Supplemental Data

Files in this Data Supplement:

• Supplemental Table 1
• Supplemental Table 2
• Supplemental Figure 1 - Supplemental Figure 1. Multiple alignments of all VTE5 homologues and dolichol kinases used to generate the tree shown in Fig. 5. Multiple alignments were visualized and edited using GeneDoc (Nicholas et al., 1997). The residues are shaded using conserved residue shading mode set to level 4 using default settings. Similar amino acid residues conserved in all columns are shaded dark. Amino acids with 100%, 80%, and 60% conservation are shaded as white letters on black background, white letters on dark grey background, and black letters on light grey background, respectively. Amino terminal non-conserved amino acids encoding putative chloroplast target sequences were deleted from the alignment. Numbers above the sequence refer to amino acid positions within the Arabidopsis VTE5 sequence. (red down arrow): location of vte5-1 mutation, which is predicted to cause truncation of the remaining amino acid residues. Reference numbers: Synechocystis vte5, nucleotides 3452461 – 3453162, Accession # gi|47118304. Abbreviations: Aa, Aquifex aeolicus VF5; Af, Archaeoglobus fulgidus; At, Arabidopsis thaliana; Av, Anabaena variabilis; Ca, Chloroflexus aurantiacus; Ct, Chlorobium tepidum; Gm, Glycine max; Np, Nostoc punctiforme; Os, Oryza sativa; Pa, Pyrococcus abyssi; Sc, Saccharomyces cerevisiae; Syn, Synechocystis sp. PCC 6803; Te, Thermosynechococcus elongatus; Zm, Zea mays.

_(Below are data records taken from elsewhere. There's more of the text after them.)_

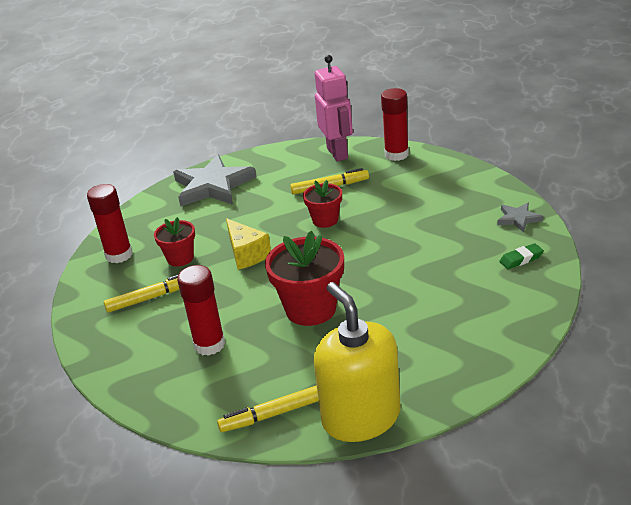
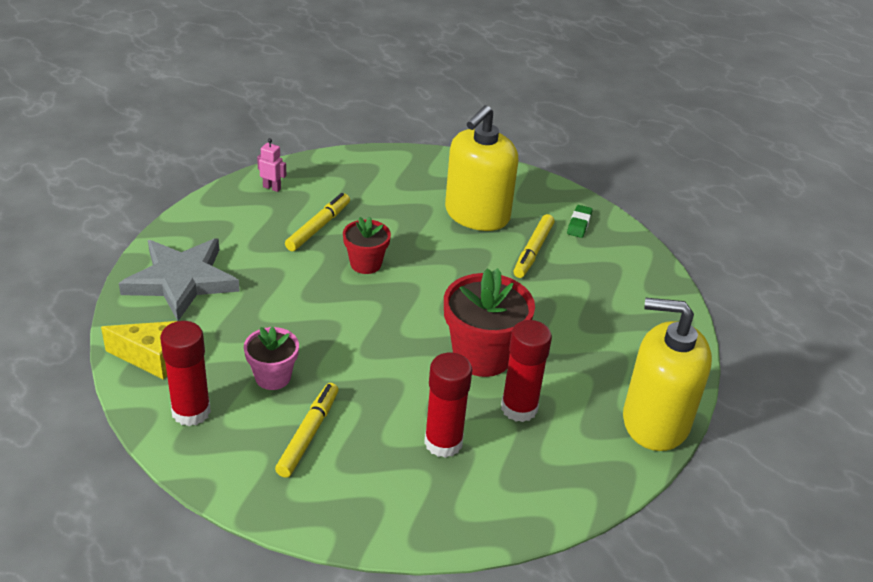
camera: 55 degrees left, 5 degrees up
(180, 258) = (273, 377): red flower pot -> pink flower pot
(246, 254) = (340, 336): yellow cheese -> yellow cheese (151, 358)
(273, 414) = (591, 465): yellow marker -> yellow marker (533, 251)
(337, 153) = (272, 187): pink robot -> pink robot, size x0.44
(396, 154) = (336, 167): red glue stick -> red glue stick (519, 408)
(448, 220) = (477, 215): none -> yellow soap dispenser
(518, 219) = (529, 189): grey star -> none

• Supplemental Figure 2 - Supplemental Figure 2. Total and extracted ion chromatograms from LC-MS analysis of (A) standard mix and (B) E. coli cell extract. The GGDP and PDP standard mixture, which contained small amounts of GGMP and PMP, respectively, was used at a concentration of 1 pmol/μL. Panel A1 represents the total ion chromatogram of the standard mix and panels A2 through A5 represent the extracted ion chromatograms (XIC) for GGDP, GGMP, PDP, and PMP from the standard mix, respectively. The total ion chromatogram of E. coli extract shown in panel B1 was obtained from E. coli (pET30b-Arabidopsis VTE5) which had been incubated with phytol. Panels B2 through B5 represent the extracted ion chromatograms of this E. coli sample for GGDP, GGMP, PDP, and PMP, respectively. The combination of retention time and m/z was unique for each compound and could be used to identify the presence of each in the samples. The peak areas were used for relative quantitation.
• Supplemental Figure 3 - Supplemental Figure 3. LC-MS/MS verification of isoprenoidmonophosphate formation in E. coli. E. coli (pET30b-Arabidopsis VTE5) was incubated for 3 h with free phytol and extracted as described in the Methods section. Panels A through C show the total ion chromatogram (A), MS/MS product ion spectrum of parent mass 369.1 (GGMP) taken at 2.79 min (B), and the MS/MS product ion spectrum of parent mass 375.1 (PMP) taken at 2.94 min (C). Parent ion masses (circled in green) were fragmented in the mass spectrometer using CID to generate daughter ions. Two prominent masses were observed in both spectra (circled in orange). Both of these masses confirm the presence of phosphate in the parent compounds: m/z 96.9 = H₂PO₄- and m/z 78.9 = PO₃-.